Primary care trusts should relinquish budgets to GPs right away, say NHS chiefsBMJ 2010; 340 doi: https://doi.org/10.1136/bmj.c3487 (Published 29 June 2010) Cite this as: BMJ 2010;340:c3487
Primary care trusts in England should start devolving commissioning to family doctors straight away, despite widespread uncertainty about transition arrangements and concern about a lack of accountability and relevant competencies among GPs.
NHS chiefs issued the call to action last week in Liverpool at the annual conference of the NHS Confederation, which represents most NHS trusts, on the grounds that GP commissioning is likely to take some considerable time to set up.
The policy, which will see hundreds of GP consortiums taking on some £80bn (€100bn; $120bn) of the total NHS budget and all but around 4% of commissioned care, is set to roll out in April 2012, when strategic health authorities will also have been dissolved.
Nigel Edwards, the confederation’s acting chief executive, said, “One thing that policy people are often guilty of doing is to describe the end stage without describing the transition part that actually gets you there and for which there are significant risks, not least the money.”
Anna Dixon, director of policy at the health think tank the King’s Fund, said, “There are lots of questions about how and whether GP led commissioning can actually work out in practice.
“We often hear about the enthusiastic entrepreneurial GPs; but the reality is, for the majority of jobbing GPs, what will be their motivation to get involved with commissioning?”
She added: “And what about conflicts of interest? We’ve just spent the past few years separating commissioning and provision, and now we are putting them back together again.”
Simon Whale, managing partner at the strategic communications consultancy Luther Pendragon, said, “The government sees GPs as entirely fit for this role, whatever anyone else might think. But it’s fair to say that most GPs lack experience in commissioning.”
But James Kingsland, who chairs the National Association of Primary Care, said that there were enough suitably experienced and enthusiastic GPs to take the proposals forward. Lack of leadership, of budget ownership, and of suitable tools had stymied previous attempts to put GPs in the driving seat of commissioning, he insisted.
When pressed on the absence of detail on lines of accountability after he had delivered his speech at the conference, the health secretary Andrew Lansley promised that this would be clearly set out in the forthcoming health white paper, which is due to be published in July.
Speculation persists, however, that the Treasury is unhappy at the prospect of GPs being responsible for so much public money and at the costs of reconfiguration, in a time of economic austerity, and potentially highly complex contractual arrangements.
Mr Lansley’s current vision for health care is very similar to the proposals he set out in 2007 in Autonomy and Accountability in the NHS, said Dr Dixon. “I think it’s a plan that’s been formed in a different era, and the Treasury will have a lot to say about the proposals.”
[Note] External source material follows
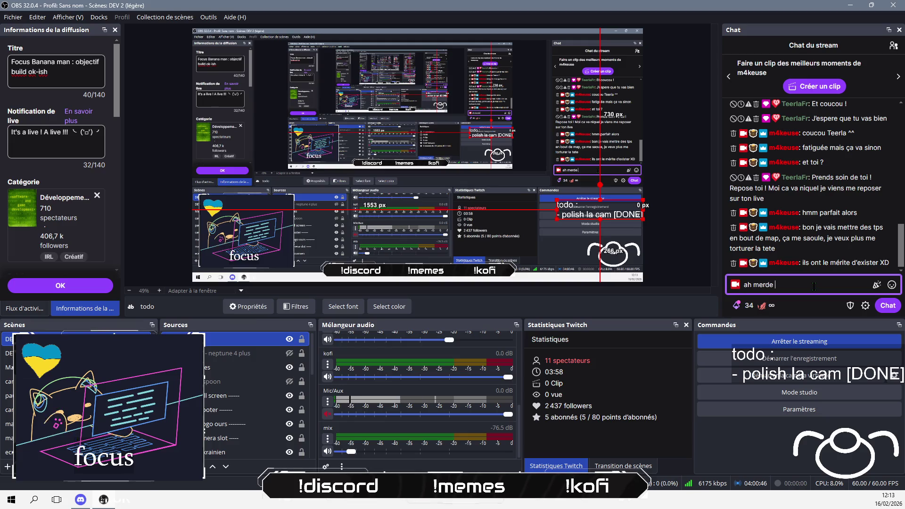
pyautogui.write("j'ai pas fini les echequiers !")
David Nicholson, chief executive of the NHS in England, admitted that the Treasury was worried about performance. “But so am I,” he declared. “[The plans] have got to get past our test first.”
While not minimising the scale of the challenge ahead, he told delegates that Mr Lansley was “a man in a hurry” and that less navel gazing and more action were required of them.
“We need to avoid turning into commentators [and] actually making things happen. The faster we do that, the more likely we are to get the results we need,” he said.
He refused to give a timeframe for the transition period, because a complex set of negotiations, including with the BMA, were needed first, he said. But he added: “We can start now because it seems to me the only way we are going to learn whether we can get the best out of it is to do it.”